Rep. Scott told the Minnesota House Health committee that House File 3893 seeks to prevent artificial-intelligence systems from acting as independent providers of psychotherapy and counseling and to preserve care for people in crisis.
"Therapy, to be provided should be provided by an educated, trained, and licensed mental health professional, not a chatbot," Rep. Scott said during his introduction and urged adoption of targeted safeguards. The committee adopted an amendment (A2) that stakeholders helped shape and that added an informed-consent provision and clarifications about permissible uses.
Witnesses described reasons they support restrictions. Dr. Steven Gerardo, a licensed psychologist and past president of the American Psychological Association, told the committee that technology seeking to enter clinical therapy must first "prove no harm and benefit." He warned that AI tools do not currently meet the harms-and-benefits standard expected of health-care interventions. Eric Michie of SAVE (Suicide Awareness Voices of Education) told members that AI chatbots can mimic humans but remain algorithms, and said the technology can cause real harm: "These are not human entities. These are algorithms. They are machines mimicking therapists.
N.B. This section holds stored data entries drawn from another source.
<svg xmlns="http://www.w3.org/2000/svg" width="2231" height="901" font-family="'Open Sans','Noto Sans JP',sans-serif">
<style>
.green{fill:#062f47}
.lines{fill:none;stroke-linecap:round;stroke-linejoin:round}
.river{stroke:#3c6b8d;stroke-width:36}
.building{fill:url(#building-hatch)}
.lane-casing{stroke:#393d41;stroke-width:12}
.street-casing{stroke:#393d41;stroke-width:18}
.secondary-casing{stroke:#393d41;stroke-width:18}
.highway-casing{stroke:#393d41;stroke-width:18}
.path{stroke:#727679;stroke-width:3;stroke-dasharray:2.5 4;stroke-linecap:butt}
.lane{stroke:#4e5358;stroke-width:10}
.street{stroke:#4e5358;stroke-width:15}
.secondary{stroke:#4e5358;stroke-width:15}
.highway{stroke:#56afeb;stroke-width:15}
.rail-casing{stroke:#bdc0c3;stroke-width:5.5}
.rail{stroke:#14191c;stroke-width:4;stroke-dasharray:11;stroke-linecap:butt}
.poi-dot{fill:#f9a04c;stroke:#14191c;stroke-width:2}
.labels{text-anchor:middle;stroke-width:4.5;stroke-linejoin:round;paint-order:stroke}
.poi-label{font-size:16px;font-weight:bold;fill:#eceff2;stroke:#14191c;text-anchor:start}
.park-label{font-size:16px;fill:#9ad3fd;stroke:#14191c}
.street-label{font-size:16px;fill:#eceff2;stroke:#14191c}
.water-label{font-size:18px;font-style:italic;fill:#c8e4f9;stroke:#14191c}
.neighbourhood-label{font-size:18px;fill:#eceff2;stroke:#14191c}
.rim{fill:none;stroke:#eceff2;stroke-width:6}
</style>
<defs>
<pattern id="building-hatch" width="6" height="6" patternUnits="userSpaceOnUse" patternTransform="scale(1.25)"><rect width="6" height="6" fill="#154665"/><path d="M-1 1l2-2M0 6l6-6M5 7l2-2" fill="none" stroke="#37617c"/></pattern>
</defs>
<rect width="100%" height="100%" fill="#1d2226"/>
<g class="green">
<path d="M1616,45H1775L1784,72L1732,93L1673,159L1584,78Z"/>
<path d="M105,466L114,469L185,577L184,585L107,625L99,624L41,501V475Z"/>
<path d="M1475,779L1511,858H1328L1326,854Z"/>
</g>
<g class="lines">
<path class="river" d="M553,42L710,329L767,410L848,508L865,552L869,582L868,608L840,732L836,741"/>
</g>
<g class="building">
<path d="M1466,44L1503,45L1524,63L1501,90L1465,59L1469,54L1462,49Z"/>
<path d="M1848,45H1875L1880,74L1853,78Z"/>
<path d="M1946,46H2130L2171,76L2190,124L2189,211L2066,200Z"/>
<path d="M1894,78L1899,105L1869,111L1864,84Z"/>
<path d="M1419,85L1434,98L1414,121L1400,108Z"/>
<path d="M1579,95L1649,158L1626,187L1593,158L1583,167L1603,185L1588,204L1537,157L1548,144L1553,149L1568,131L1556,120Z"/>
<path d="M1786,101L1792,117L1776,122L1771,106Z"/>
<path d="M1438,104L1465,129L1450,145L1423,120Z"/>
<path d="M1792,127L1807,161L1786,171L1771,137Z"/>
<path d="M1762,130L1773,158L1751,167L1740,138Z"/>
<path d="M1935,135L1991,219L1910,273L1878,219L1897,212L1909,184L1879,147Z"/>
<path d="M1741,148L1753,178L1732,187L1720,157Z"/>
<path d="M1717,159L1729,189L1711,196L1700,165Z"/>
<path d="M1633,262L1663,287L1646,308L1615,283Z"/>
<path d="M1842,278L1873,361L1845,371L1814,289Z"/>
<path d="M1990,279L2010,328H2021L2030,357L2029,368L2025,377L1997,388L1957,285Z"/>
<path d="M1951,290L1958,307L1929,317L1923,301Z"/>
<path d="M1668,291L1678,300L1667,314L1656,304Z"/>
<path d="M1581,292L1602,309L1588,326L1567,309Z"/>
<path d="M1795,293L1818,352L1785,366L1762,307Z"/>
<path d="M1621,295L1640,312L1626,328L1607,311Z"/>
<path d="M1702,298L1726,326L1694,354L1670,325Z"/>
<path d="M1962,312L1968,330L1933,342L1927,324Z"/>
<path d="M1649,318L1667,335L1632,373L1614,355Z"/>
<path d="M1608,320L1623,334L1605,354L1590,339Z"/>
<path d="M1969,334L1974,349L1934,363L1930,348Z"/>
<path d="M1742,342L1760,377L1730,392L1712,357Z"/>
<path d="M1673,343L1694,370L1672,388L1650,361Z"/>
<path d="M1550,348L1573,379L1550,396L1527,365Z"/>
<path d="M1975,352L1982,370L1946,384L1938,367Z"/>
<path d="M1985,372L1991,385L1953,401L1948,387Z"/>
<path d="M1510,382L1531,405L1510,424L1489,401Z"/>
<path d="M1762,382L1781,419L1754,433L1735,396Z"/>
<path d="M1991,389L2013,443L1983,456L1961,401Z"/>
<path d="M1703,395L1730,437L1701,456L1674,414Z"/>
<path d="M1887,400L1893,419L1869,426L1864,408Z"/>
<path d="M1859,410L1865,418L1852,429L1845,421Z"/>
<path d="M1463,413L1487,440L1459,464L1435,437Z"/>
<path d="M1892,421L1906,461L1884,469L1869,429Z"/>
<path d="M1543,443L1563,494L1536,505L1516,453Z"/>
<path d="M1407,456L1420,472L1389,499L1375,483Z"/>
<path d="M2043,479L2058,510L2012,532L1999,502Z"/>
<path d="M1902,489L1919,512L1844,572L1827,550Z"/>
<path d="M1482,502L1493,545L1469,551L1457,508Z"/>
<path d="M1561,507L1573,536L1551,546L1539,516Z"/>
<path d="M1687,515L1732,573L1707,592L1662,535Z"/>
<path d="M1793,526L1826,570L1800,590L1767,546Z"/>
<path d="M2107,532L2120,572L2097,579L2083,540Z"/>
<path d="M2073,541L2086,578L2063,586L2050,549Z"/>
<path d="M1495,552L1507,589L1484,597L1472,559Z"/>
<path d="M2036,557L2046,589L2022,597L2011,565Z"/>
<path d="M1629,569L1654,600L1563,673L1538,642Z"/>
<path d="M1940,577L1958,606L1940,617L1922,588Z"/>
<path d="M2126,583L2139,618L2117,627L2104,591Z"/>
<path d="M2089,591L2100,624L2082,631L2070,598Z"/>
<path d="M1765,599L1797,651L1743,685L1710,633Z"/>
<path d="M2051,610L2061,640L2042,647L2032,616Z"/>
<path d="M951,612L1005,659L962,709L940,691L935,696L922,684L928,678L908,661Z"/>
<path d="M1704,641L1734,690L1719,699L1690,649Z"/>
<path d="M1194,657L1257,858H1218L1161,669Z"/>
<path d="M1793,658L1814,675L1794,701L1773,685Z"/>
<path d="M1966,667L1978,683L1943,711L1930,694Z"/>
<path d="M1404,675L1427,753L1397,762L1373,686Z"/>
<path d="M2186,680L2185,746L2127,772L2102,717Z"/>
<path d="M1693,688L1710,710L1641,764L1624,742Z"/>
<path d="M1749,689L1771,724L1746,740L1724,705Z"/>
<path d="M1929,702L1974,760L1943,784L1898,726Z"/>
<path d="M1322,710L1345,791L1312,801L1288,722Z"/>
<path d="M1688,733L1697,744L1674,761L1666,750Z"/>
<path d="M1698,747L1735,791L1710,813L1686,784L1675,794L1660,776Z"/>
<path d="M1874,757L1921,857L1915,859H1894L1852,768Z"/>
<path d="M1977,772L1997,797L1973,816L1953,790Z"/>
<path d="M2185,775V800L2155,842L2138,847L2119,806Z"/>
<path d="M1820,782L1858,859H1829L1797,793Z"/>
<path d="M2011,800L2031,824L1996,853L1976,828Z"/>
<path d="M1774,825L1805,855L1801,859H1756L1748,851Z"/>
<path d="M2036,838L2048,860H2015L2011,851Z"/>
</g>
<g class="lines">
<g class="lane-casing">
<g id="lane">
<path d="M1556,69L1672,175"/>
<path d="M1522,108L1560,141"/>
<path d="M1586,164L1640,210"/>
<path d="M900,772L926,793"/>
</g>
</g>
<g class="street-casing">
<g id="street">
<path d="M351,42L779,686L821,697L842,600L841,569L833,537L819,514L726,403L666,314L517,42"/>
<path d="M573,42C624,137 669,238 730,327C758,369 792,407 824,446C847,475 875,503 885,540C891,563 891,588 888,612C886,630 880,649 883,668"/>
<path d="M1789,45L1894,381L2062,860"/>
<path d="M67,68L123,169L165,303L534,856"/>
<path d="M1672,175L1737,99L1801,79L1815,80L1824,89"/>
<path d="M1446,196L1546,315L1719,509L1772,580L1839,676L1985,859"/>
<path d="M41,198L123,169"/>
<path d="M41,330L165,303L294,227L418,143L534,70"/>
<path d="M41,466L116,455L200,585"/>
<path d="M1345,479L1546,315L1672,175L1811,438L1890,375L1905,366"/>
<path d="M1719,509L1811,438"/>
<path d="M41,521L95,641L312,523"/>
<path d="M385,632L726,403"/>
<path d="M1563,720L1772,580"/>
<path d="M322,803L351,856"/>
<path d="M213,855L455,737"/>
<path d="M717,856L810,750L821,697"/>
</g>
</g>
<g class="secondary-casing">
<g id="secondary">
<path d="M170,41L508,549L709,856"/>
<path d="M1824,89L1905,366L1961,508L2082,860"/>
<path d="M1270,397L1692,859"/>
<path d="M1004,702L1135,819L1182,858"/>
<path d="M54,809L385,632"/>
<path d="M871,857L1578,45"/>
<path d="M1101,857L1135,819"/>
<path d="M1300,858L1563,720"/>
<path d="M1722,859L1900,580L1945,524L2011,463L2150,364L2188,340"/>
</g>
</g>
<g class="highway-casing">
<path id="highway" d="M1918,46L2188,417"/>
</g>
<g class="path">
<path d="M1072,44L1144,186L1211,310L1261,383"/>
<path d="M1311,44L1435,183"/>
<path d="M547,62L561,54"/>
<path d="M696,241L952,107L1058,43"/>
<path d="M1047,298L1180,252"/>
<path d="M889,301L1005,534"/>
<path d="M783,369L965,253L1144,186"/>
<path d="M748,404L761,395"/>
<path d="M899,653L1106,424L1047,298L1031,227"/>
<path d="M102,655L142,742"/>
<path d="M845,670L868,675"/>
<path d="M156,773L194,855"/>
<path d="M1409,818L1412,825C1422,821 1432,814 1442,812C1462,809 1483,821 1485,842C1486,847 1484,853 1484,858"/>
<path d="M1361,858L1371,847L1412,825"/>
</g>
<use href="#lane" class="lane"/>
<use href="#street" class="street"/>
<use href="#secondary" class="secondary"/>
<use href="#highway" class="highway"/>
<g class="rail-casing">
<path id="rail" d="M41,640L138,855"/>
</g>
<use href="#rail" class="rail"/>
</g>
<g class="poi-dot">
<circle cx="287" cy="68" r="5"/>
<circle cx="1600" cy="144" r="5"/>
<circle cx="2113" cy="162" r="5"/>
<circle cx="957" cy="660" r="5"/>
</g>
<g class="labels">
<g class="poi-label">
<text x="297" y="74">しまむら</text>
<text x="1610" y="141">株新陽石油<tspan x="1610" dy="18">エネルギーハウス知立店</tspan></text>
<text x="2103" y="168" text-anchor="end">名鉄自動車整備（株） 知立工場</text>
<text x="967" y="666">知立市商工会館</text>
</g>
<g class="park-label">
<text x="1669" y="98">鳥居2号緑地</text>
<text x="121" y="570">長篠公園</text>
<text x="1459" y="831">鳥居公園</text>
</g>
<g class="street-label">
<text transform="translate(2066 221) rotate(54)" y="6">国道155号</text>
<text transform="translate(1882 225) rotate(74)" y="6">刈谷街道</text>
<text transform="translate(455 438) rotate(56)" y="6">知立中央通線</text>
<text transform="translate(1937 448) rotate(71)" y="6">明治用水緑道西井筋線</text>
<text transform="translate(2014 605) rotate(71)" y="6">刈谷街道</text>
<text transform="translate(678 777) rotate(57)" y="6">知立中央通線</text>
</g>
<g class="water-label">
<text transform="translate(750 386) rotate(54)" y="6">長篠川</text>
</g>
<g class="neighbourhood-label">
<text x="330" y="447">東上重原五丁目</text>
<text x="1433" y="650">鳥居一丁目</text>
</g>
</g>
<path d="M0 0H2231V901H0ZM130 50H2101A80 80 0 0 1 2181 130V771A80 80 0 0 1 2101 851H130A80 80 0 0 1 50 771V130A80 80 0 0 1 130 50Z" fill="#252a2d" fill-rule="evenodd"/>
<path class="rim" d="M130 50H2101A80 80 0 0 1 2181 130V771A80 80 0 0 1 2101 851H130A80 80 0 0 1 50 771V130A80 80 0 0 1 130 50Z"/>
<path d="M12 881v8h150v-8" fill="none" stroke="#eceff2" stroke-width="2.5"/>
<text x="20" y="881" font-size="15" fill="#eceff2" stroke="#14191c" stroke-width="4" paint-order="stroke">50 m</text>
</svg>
The reality is... artificial intelligence and chatbots may someday be a powerful tool in suicide prevention, but that future is not yet today."
At the same time, industry and provider groups urged precision in statutory language to avoid sweeping in supervised or administrative uses of AI. Nina Laniero of TechNet recommended narrowing definitions so the bill focuses on clinical therapy, clarifying when emotional-distress safeguards must trigger, and allowing AI under professional supervision for administrative tasks such as tracking patient progress. Ashley Cho, CEO of Woodland Centers (a CCBHC), said she shares safety concerns but warned the bill as written could restrict responsible, supervised clinical uses and urged lawmakers to consider consumer-protection and technology policy tools that target corporate products.
Committee members pressed on informed consent, transcription versus AI summarization, rural access, and whether licensing boards retain authority. Dr. Gerardo and authors said the amendment aims to allow transcription and administrative uses while prohibiting AI-generated clinical summaries or autonomous therapy; informed consent must be obtained for passive listening or transcription in clinical settings. The committee voted to recommend HF3893, as amended, to the Committee on Judicial, Finance and Civil Law.
Next steps: HF3893, as amended, was recommended for referral to Judicial, Finance and Civil Law for further review.